A recepcionista me espera com a folha em mãos. Já sei onde devo assinar. Ela me entrega um crachá que vai ficar visível por vinte minutos ou menos, mas que assumo como parte da rotina. Na fileira de cadeiras, todos dão bom dia alegremente. Ainda acho estranho ver tamanha simpatia em uma recepção, mas estamos todos no mesmo barco radioativo.
Sentado na cadeira da ponta eu estranho a voz nova do loro José no programa da Ana Maria Braga. Desde o meu primeiro dia de tratamento venho lutando para ligar a voz a “pessoa” do boneco. Mais grave e menos brincalhona, a nova voz parece mal costurada com a fantasia. Não consigo prestar atenção, nem deixar de prestar atenção. Meus olhos ardem, eu os fecho e ouço as nulidades da manhã. Faltam nove sessões. Dez com a de hoje. O doutor passa por mim como se jogasse pétalas pelo caminho. Tudo parece projetado por um guru de good vibes. Dá até para esquecer por que estou ali, mas nunca por muito tempo.
Durante minha primeira avaliação, o radiologista examinava a tomografia e explicava os riscos do tratamento. Enjoo, falta de apetite, cansaço, perda de cabelo, etc. O que mais me preocupava era uma possível perda de visão.
– Mas você já teve perda, não é?
– Não. Enxergo tão mal como sempre.
– Nenhuma perda recente?
Nenhuma. Senti os olhos inchados durante um tempo e eles parecem mais irritados no ar condicionado, mas continuo enxergando no limite da minha miopia.
– A maioria das pessoas vem para cá quando começam a enxergar mal. Como você veio parar aqui?
– Tentando desvendar um paradoxo e gargalhando como o Coringa. – Sorri. – Crise psicótica.
Ah…
Me lembro vagamente de ser colocado na máquina de tomografia e da preocupação dos médicos ao meu redor, mas eu não conseguia parar de gargalhar. Acabei sedado e amarrado na maca. Horas mais tarde eu ainda tentava desvendar o paradoxo. A tomografia estava limpa, exceto por uma pequena mancha na glândula hipófise. Não relacionado. Fui medicado e internado. Quando saí, refiz os exames e descobri que não era uma mancha tão pequena assim. Doze médicos depois, ali estava eu na recepção da radioterapia, com outros pacientes com câncer, pensando positivo. O doutor me faz uma breve lista de efeitos colaterais e me instrui sobre os próximos passos. Decoro tudo sem muito entusiasmo.
– Vamos lá, Diego? – Todos sabem o meu nome. Não sei o nome de ninguém. Todos me dão bom dia, perguntam do tempo lá fora, me oferecem água, cobertor, melhoras. São tão gentis que até me esqueço de que levo uma hora para chegar ali, quase sempre com um motorista bolsominion discursando sobre como seria bom matar bandido. Todos são tão simpáticos ali dentro que eu podia estar em um resort all included, em alguma praia descolada do Nordeste.
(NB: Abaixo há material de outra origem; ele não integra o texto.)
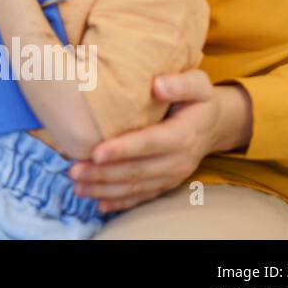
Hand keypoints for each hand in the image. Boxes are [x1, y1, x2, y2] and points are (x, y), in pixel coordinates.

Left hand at [67, 69, 248, 213]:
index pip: (150, 143)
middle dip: (104, 173)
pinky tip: (99, 204)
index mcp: (184, 134)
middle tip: (73, 170)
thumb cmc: (198, 99)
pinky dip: (120, 202)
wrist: (214, 124)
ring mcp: (173, 175)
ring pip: (136, 187)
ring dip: (105, 189)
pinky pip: (142, 196)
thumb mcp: (198, 83)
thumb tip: (158, 85)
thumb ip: (180, 83)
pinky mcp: (166, 183)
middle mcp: (179, 160)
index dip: (123, 149)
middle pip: (138, 170)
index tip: (96, 152)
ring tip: (77, 187)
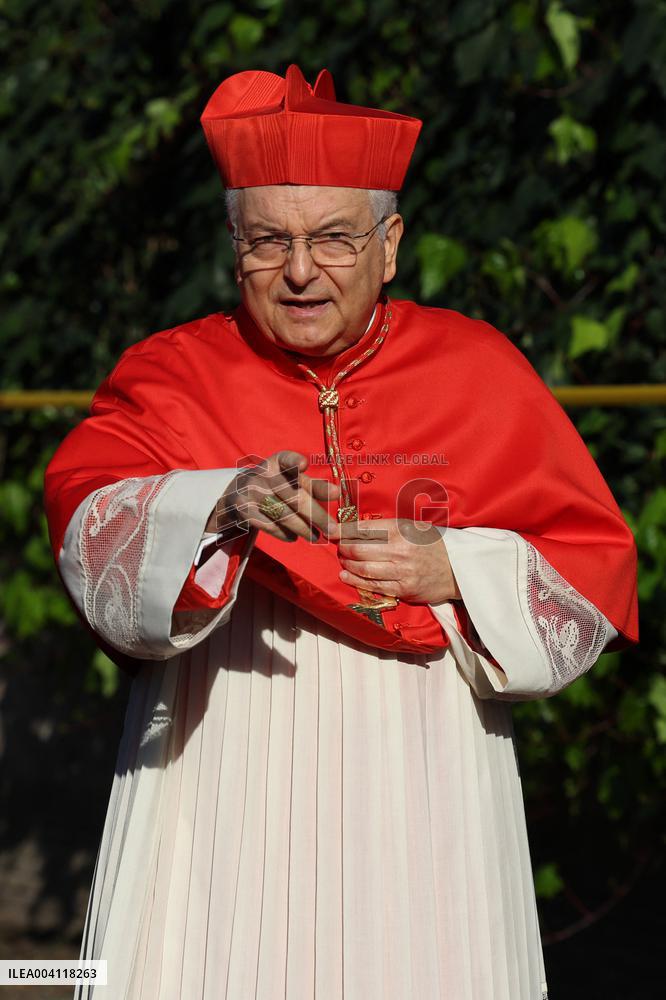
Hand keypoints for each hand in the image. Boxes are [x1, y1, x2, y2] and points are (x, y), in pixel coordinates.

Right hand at [206, 450, 339, 543]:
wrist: (239, 491)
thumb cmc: (278, 484)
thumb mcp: (294, 480)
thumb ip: (316, 486)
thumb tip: (337, 494)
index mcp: (277, 461)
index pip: (286, 459)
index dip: (294, 461)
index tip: (303, 465)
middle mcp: (263, 474)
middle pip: (294, 496)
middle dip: (317, 515)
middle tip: (333, 530)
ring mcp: (251, 492)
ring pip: (283, 514)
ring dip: (303, 529)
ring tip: (317, 537)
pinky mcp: (244, 509)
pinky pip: (269, 525)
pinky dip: (284, 533)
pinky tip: (294, 537)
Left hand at [330, 518, 460, 603]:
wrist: (458, 568)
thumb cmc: (433, 545)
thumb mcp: (414, 527)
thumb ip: (388, 527)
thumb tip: (358, 527)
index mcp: (402, 530)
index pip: (365, 528)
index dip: (345, 530)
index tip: (334, 530)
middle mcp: (400, 550)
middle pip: (359, 548)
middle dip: (344, 547)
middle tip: (339, 546)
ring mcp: (402, 572)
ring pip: (363, 568)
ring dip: (348, 564)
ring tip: (342, 560)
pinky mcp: (404, 589)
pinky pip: (373, 585)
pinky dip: (356, 580)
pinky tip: (346, 575)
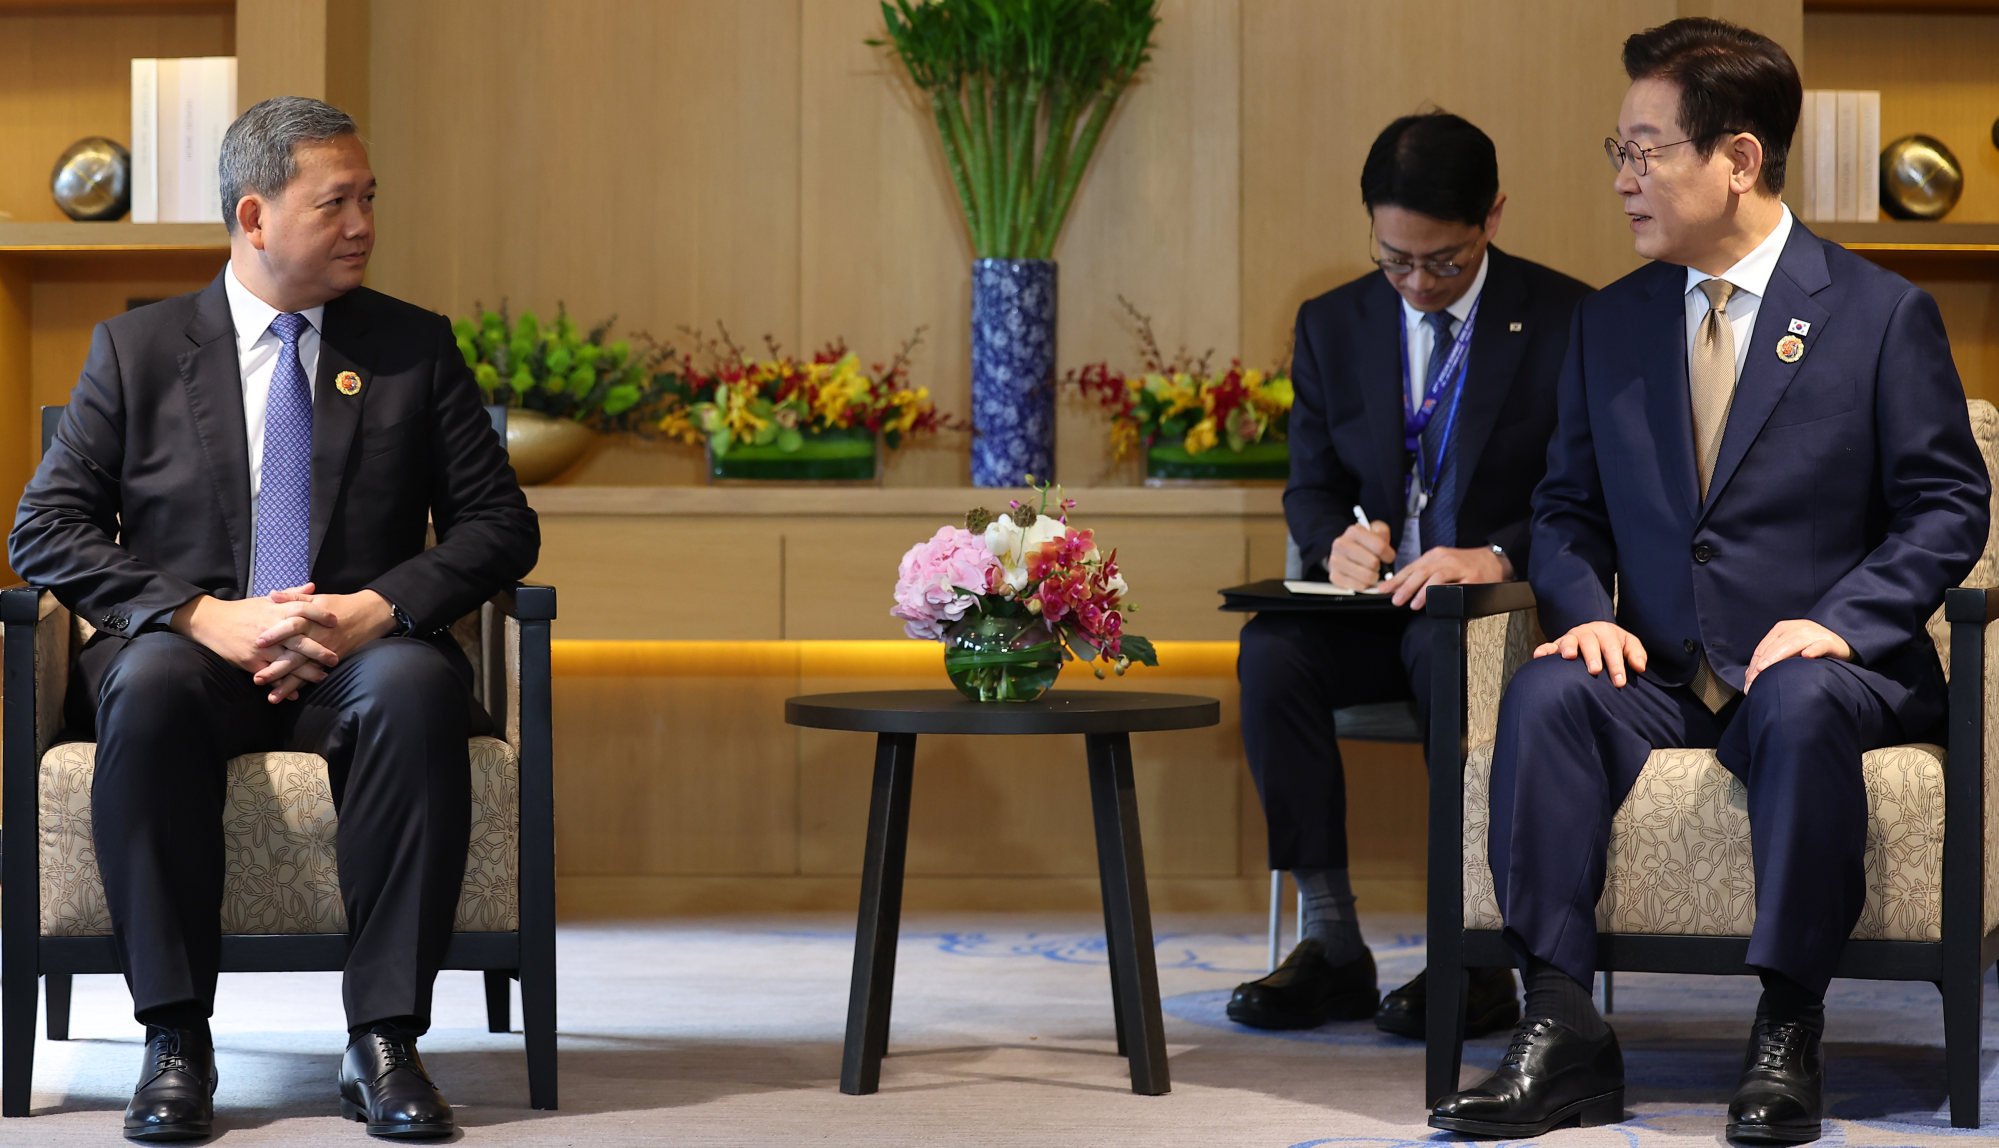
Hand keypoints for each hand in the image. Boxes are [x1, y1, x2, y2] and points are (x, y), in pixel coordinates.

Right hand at [170, 584, 341, 695]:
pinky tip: (295, 692)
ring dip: (306, 672)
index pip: (303, 609)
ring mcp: (261, 648)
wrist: (211, 622)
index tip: (336, 621)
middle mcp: (270, 629)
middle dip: (319, 651)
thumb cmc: (243, 611)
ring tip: (321, 676)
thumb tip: (313, 586)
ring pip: (288, 662)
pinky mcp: (250, 662)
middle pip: (300, 640)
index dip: (321, 614)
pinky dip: (283, 685)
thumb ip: (292, 594)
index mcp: (275, 611)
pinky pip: (270, 676)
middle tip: (335, 658)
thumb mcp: (266, 600)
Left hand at [251, 587, 397, 701]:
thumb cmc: (339, 605)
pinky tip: (290, 697)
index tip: (259, 642)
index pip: (292, 626)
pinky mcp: (331, 661)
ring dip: (287, 685)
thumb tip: (271, 595)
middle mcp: (317, 638)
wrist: (368, 615)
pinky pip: (314, 675)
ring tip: (271, 697)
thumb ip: (294, 597)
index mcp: (311, 620)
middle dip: (277, 668)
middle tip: (258, 678)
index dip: (276, 633)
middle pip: (295, 655)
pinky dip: (302, 686)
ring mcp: (325, 652)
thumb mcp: (317, 598)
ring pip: (304, 671)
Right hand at [1327, 521, 1395, 589]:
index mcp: (1353, 531)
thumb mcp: (1377, 531)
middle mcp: (1341, 545)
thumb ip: (1384, 535)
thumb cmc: (1365, 542)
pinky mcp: (1334, 576)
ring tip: (1370, 571)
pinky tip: (1363, 578)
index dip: (1389, 555)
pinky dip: (1365, 585)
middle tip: (1376, 564)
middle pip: (1373, 563)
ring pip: (1366, 576)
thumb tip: (1386, 552)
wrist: (1346, 550)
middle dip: (1379, 566)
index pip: (1380, 547)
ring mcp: (1335, 561)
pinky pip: (1359, 586)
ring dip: (1373, 577)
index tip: (1388, 557)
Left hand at [1377, 545, 1512, 610]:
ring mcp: (1459, 568)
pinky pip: (1457, 586)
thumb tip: (1400, 587)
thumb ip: (1423, 573)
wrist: (1493, 560)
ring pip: (1437, 577)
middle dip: (1406, 586)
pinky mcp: (1473, 578)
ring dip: (1423, 591)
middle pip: (1421, 571)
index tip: (1384, 589)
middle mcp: (1445, 559)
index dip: (1397, 579)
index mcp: (1435, 555)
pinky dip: (1445, 593)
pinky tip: (1437, 600)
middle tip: (1396, 599)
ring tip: (1413, 604)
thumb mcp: (1441, 564)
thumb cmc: (1464, 565)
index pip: (1411, 567)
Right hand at [1534, 621, 1648, 687]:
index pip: (1612, 648)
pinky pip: (1549, 646)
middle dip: (1592, 656)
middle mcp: (1587, 633)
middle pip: (1589, 642)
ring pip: (1569, 641)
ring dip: (1568, 648)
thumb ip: (1636, 654)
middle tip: (1595, 671)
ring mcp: (1571, 638)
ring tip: (1569, 657)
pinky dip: (1544, 650)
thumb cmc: (1614, 644)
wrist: (1597, 634)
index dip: (1616, 665)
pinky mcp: (1558, 645)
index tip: (1619, 682)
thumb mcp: (1629, 645)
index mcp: (1606, 632)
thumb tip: (1639, 667)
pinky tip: (1538, 656)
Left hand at [1743, 619, 1852, 690]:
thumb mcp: (1788, 652)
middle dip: (1762, 664)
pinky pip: (1821, 645)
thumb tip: (1749, 677)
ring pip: (1794, 643)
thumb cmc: (1810, 651)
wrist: (1841, 646)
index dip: (1754, 664)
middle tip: (1753, 683)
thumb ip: (1771, 659)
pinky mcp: (1830, 641)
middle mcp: (1797, 627)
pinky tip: (1806, 656)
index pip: (1764, 647)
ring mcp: (1814, 633)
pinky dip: (1813, 649)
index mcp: (1783, 629)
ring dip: (1778, 657)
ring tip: (1766, 669)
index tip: (1748, 682)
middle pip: (1776, 646)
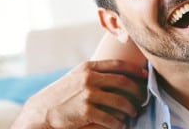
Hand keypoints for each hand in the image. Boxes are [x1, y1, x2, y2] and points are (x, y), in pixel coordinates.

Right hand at [12, 60, 147, 128]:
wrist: (42, 110)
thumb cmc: (61, 94)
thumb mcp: (76, 76)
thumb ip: (94, 73)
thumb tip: (117, 74)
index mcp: (88, 68)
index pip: (118, 65)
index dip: (135, 70)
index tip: (146, 75)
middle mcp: (89, 78)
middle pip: (123, 82)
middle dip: (137, 92)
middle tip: (142, 100)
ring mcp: (88, 94)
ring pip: (121, 102)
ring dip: (130, 109)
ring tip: (132, 114)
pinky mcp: (86, 111)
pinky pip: (111, 119)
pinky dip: (119, 124)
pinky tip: (120, 125)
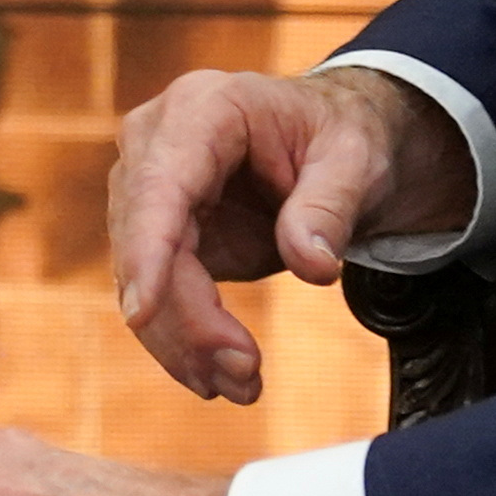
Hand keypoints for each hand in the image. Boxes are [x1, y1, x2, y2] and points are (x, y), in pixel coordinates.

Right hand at [109, 66, 469, 402]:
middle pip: (146, 240)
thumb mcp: (354, 163)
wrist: (331, 144)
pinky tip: (221, 376)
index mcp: (203, 109)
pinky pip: (158, 294)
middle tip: (244, 374)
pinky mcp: (160, 234)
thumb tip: (313, 266)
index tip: (142, 312)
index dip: (147, 248)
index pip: (160, 183)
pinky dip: (186, 340)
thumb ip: (330, 209)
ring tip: (243, 386)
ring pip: (141, 278)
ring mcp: (150, 190)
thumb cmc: (341, 137)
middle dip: (185, 317)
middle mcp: (158, 144)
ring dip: (184, 341)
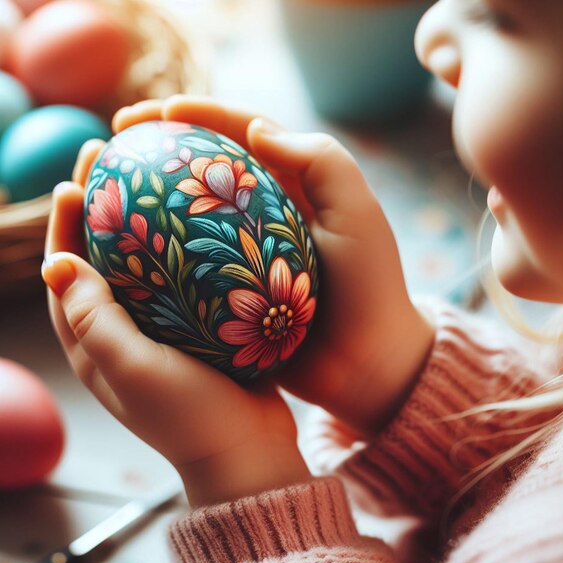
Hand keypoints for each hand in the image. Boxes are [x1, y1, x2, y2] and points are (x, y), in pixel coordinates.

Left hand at [43, 143, 309, 506]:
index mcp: (95, 347)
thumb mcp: (134, 370)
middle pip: (103, 263)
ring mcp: (162, 335)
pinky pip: (184, 282)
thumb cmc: (190, 418)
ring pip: (146, 269)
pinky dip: (186, 250)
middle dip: (102, 213)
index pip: (66, 277)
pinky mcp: (198, 334)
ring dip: (145, 225)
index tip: (77, 180)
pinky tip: (205, 225)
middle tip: (114, 164)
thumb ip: (94, 319)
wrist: (246, 452)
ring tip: (157, 182)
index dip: (66, 227)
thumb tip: (55, 261)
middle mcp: (122, 337)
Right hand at [110, 97, 433, 436]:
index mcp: (292, 187)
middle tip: (114, 140)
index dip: (199, 115)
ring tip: (104, 186)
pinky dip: (155, 254)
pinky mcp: (229, 293)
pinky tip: (120, 248)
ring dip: (146, 199)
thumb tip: (255, 128)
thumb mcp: (357, 214)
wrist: (368, 363)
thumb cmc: (370, 287)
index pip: (240, 136)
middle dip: (158, 146)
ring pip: (186, 216)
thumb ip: (320, 162)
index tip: (157, 112)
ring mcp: (242, 255)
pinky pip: (185, 267)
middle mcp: (262, 215)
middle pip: (203, 169)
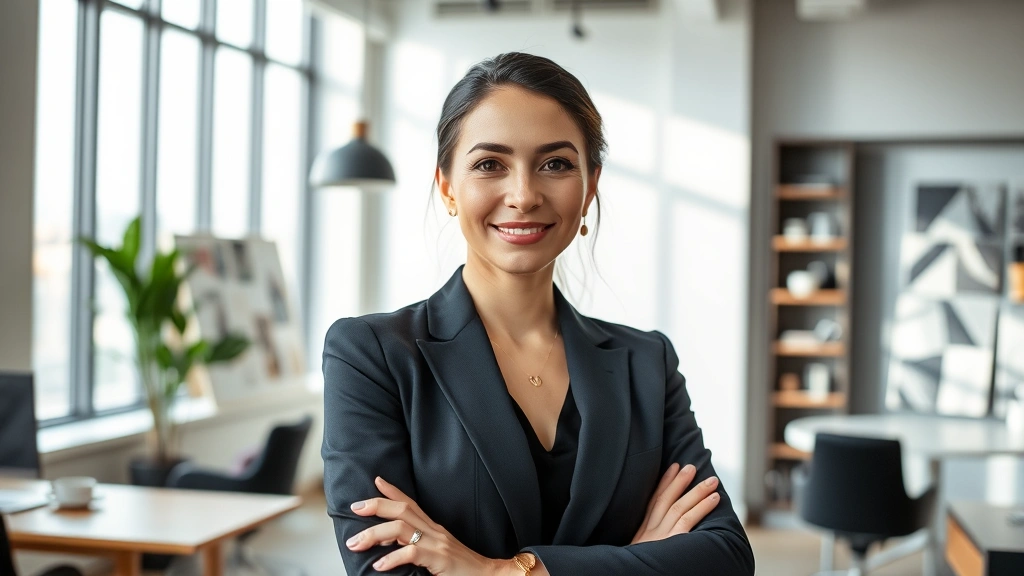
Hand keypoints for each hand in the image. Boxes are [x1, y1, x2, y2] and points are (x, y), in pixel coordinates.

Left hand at [347, 476, 512, 574]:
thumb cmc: (461, 568)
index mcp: (434, 527)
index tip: (375, 480)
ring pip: (401, 528)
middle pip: (402, 510)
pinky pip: (412, 553)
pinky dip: (392, 558)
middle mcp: (434, 531)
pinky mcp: (440, 559)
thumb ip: (419, 545)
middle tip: (354, 507)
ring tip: (355, 543)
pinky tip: (378, 565)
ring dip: (374, 534)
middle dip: (376, 505)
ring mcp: (437, 544)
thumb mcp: (438, 551)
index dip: (393, 491)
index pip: (411, 503)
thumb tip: (393, 543)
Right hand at [631, 463, 720, 543]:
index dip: (663, 483)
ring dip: (697, 491)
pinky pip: (687, 521)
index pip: (653, 502)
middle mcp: (649, 532)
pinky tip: (714, 499)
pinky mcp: (671, 543)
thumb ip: (651, 541)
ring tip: (712, 481)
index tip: (674, 467)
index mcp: (641, 533)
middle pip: (665, 500)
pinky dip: (701, 508)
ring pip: (679, 507)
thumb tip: (666, 529)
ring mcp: (660, 537)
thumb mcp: (639, 554)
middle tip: (692, 467)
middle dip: (679, 481)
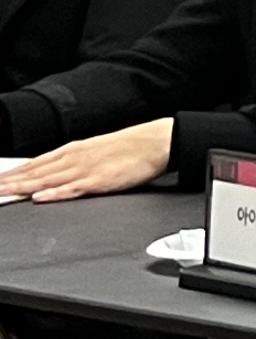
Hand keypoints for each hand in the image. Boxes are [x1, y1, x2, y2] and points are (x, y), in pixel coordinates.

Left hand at [0, 121, 176, 199]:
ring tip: (4, 192)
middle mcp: (74, 158)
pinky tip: (40, 197)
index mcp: (73, 151)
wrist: (157, 141)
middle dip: (11, 181)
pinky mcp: (100, 180)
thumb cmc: (130, 147)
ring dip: (23, 187)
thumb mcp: (97, 151)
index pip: (35, 164)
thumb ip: (74, 162)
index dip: (13, 173)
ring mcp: (86, 169)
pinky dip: (55, 193)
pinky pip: (73, 189)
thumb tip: (55, 172)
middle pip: (35, 172)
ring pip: (47, 180)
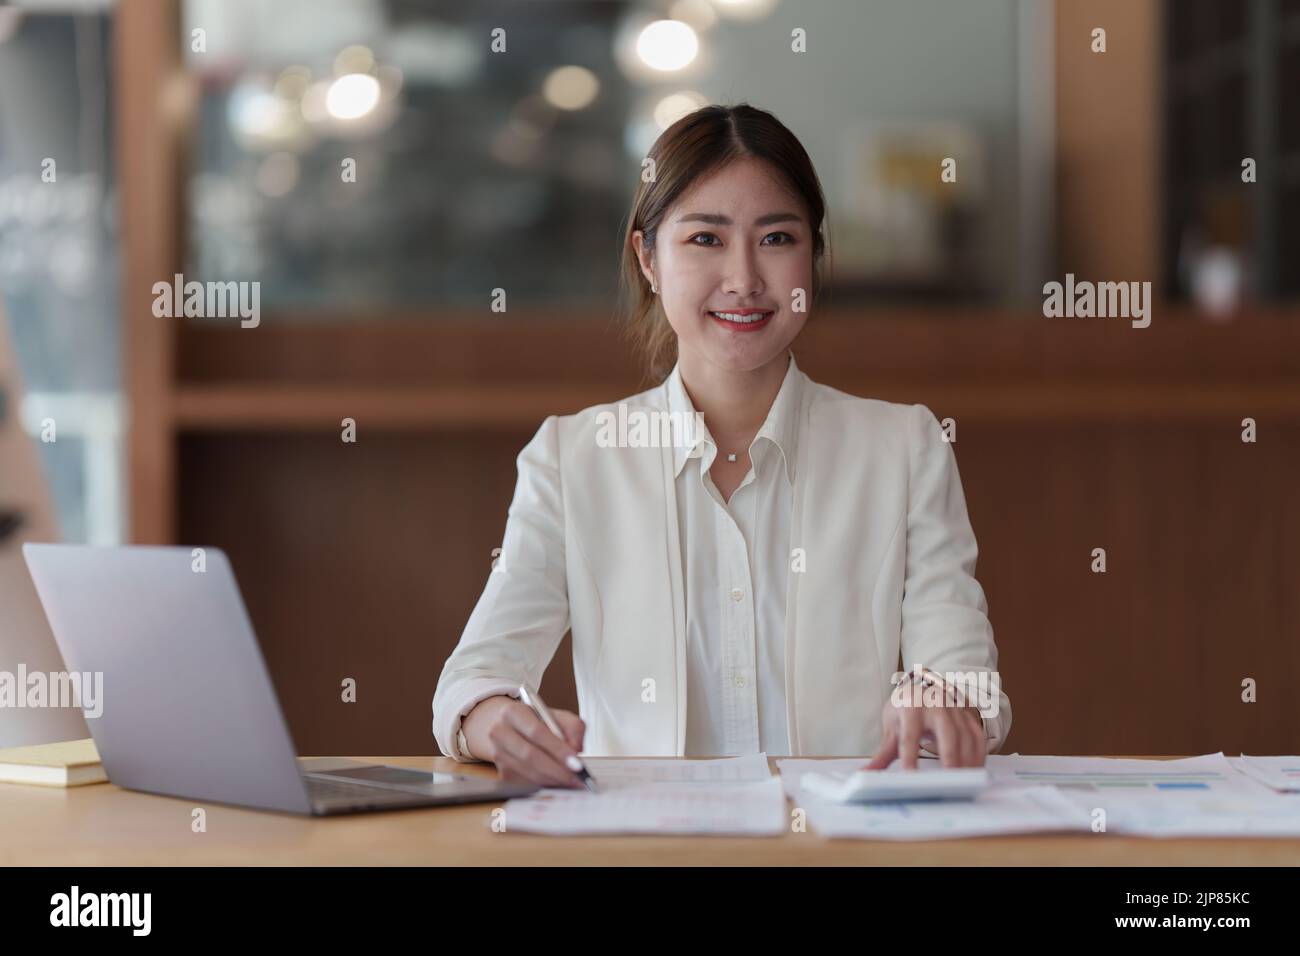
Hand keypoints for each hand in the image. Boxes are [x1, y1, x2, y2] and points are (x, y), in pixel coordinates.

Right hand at [461, 695, 586, 787]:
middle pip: (529, 755)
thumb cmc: (535, 720)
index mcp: (513, 712)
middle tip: (578, 777)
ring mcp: (498, 754)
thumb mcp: (556, 715)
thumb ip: (572, 727)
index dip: (558, 749)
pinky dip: (546, 784)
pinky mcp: (502, 772)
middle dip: (557, 770)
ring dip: (553, 780)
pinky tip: (560, 782)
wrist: (505, 726)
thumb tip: (576, 749)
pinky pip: (527, 781)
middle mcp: (500, 732)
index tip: (577, 763)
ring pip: (528, 772)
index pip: (536, 732)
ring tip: (573, 782)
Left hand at [863, 685, 986, 769]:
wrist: (922, 688)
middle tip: (950, 779)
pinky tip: (975, 771)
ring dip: (967, 759)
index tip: (910, 775)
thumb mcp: (892, 727)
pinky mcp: (968, 715)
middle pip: (946, 731)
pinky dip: (978, 754)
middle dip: (949, 755)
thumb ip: (883, 754)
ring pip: (966, 735)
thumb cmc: (905, 710)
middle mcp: (935, 704)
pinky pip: (977, 735)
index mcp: (911, 706)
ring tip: (964, 782)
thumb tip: (865, 775)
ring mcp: (955, 708)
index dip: (909, 755)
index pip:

Penduro minha bolsa, meus óculos, me reconheço no controle do visor, me deito e sou preso na maca por uma máscara com o formato exato do meu rosto, moldada para que eu não consiga me mexer de forma alguma. Tão precisa que eu não posso nem fazer a barba, nem cortar o cabelo. O resto do procedimento eu faço literalmente de olhos fechados: controlar a respiração para não entrar em pânico e ouvir os avisos sonoros enquanto um feixe de radiação perfura meu crânio em busca da origem de todos os meus problemas. O procedimento todo leva menos do que quinze minutos. Logo estou de pé e me despedindo novamente.
– Menos uma. Até amanhã!
Outro carro de aplicativo, outro motorista bolsominion. Uma hora encontrando forças para seguir o resto do dia. Não é nem meio-dia e eu já estou exausto. Tem sido assim todos os dias do meu último mês. Religioso e certo, como um relógio. Começo a trabalhar pelo celular. Aquilo me distrai dos pensamentos menos agradáveis, o que, por outro lado, enlouquece a minha psicóloga. Não a culpo. Tenho minha doença e meu trabalho. É tudo sobre o que conversamos e um disfarça o outro. Deve ser tedioso para caralho.
A recomendação dela é que eu me distraia com outras coisas, veja os amigos, encontre um passatempo, pratique esportes, volte a escrever. Eu tento tudo isso, mas a luta me atrai cada dia menos. As coisas vão perdendo cada dia mais Importância, mas ainda luto. Este texto sou eu lutando mais um dia.
Amanhã, durante a minha sessão, posso dizer a ela que escrevi. “Sobre o quê?” ela vai me perguntar. Sobre a minha doença e o meu trabalho. Vou responder. Ela vai achar engraçado e se dar por vencida. Não se pode ganhar todas.